04:16 - Je pense que c'est ça, mais je vais peut-être être un peu raide,
04:21 mais je pense que si on veut garder notre identité,
04:24 auquel on tient et auquel je tiens aussi particulièrement,
04:27 c'est pour ça que je travaille tous les jours sur les quartiers,
04:30 je pense qu'il faut justement travailler.
04:33 Il ne suffit pas de monter les gens les uns contre les autres.
04:36 Je pense que là on fait fausse route, parce qu'à semer la haine, on ne va pas y arriver.
04:40 - La mixité culturelle, elle en a pris un coup ?
04:43 - Dans le cadre de mon travail, je constate que ça a toujours été difficile quand même.
04:49 Même il y a 30 ans, quand j'ai démarré, c'était quand même difficile cette mixité culturelle.
04:54 Après, il ne faut pas rejeter aussi notre réalité historique.
04:57 Nous avons construit toutes nos valeurs, toute notre histoire, par rapport à la peur des envahisseurs.
05:04 Et puis, comme j'en ris souvent avec une collègue au travail,
05:08 quand on était de Bastia et qu'on allait à Fourriane, on était presque un étranger.
05:12 Donc, vous voyez ce que je veux dire ? La notion d'étranger, de xénophobie, même si on peut en rire,
05:17 elle est presque constitutive de notre rapport à l'autre, à l'identité.
05:22 - Est-ce que les pouvoirs publics ont une responsabilité là-dedans,
05:25 vous qui travaillez à leur contact ? Est-ce que ceux qui défendent la communauté de destin, par exemple, y croient vraiment ?
05:30 - Je vais vous dire que je trouve qu'on manque de courage par moment.
05:33 Ce que je dis en tant qu'actrice du secteur associatif, je pense qu'on manque de courage.
05:38 Je pense qu'effectivement, je crois à la communauté de destin. Personnellement, j'y crois.
05:43 Même si derrière, c'est un mot, un vocable, etc.

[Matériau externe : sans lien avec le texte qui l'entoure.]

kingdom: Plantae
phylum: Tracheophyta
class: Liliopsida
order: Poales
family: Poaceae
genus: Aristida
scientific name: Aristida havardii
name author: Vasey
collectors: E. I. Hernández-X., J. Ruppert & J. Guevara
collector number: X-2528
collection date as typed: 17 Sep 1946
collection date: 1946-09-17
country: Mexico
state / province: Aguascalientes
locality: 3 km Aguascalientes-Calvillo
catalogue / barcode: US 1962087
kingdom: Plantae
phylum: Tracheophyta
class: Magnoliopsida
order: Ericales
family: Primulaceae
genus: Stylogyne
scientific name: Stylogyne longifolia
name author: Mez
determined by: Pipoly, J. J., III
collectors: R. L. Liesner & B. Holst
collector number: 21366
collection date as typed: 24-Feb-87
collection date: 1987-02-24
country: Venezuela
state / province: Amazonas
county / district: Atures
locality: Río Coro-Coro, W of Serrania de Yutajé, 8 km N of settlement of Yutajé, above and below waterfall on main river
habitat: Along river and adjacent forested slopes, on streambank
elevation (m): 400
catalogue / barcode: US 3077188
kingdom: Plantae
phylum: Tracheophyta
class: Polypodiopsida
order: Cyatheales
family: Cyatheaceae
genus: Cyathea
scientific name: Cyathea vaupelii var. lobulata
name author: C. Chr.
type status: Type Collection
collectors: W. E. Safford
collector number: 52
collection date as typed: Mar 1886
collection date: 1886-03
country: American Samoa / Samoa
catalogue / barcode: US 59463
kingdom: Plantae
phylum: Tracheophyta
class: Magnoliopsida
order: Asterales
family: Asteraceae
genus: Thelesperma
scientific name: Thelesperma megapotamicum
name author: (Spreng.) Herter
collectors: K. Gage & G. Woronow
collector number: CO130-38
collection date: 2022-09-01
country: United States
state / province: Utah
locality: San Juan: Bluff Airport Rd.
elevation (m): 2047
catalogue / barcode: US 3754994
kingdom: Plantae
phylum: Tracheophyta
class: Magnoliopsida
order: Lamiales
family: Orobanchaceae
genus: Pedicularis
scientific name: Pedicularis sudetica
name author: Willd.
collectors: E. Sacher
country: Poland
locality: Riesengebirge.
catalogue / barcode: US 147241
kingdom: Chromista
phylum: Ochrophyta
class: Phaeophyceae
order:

05:47 Ça peut être de l'incantation, mais on peut y travailler.
05:49 Et j'ai vu dans beaucoup de situations, pour être présente sur le quartier, que lorsqu'on y croit vraiment,
05:55 et lorsqu'on instille un peu cette vision du monde, qu'il n'y ait pas ce dissoudre dans la culture de l'autre.
06:01 C'est au contraire, c'est parce qu'on aime sa culture qu'on a envie de la partager.
06:05 Et ça ne me dérange pas à un moment donné de me retrouver dans la culture méditerranéenne de l'autre.
06:10 - En deux mots, Daniel Mathé, la misère, on en a beaucoup parlé, elle favorise aussi des dérives.
06:16 Le trafic de stupéfiants, notamment, on en parle beaucoup. Pour vous, les zones de non-droit en Corse, c'est une vue de l'esprit ?
06:22 - Alors écoutez, c'est une réalité qu'il y a des trafics de stupéfiants.
06:25 Je ne fais pas partie des services de police, donc je ne peux pas vous dire exactement.
06:31 Mais par contre, ce que je peux dire, c'est qu'il n'y a aucun endroit à Bastia, où il y a des zones de non-droit.
06:38 - Ce sera le mot de la fin.
06:40 Merci beaucoup, Daniel Mathé, d'être venu nous donner votre sentiment et votre expérience, surtout au sein de ces quartiers.
06:45 au sein de ces cartes.
06:46 Je vous remercie de m'avoir donné la parole.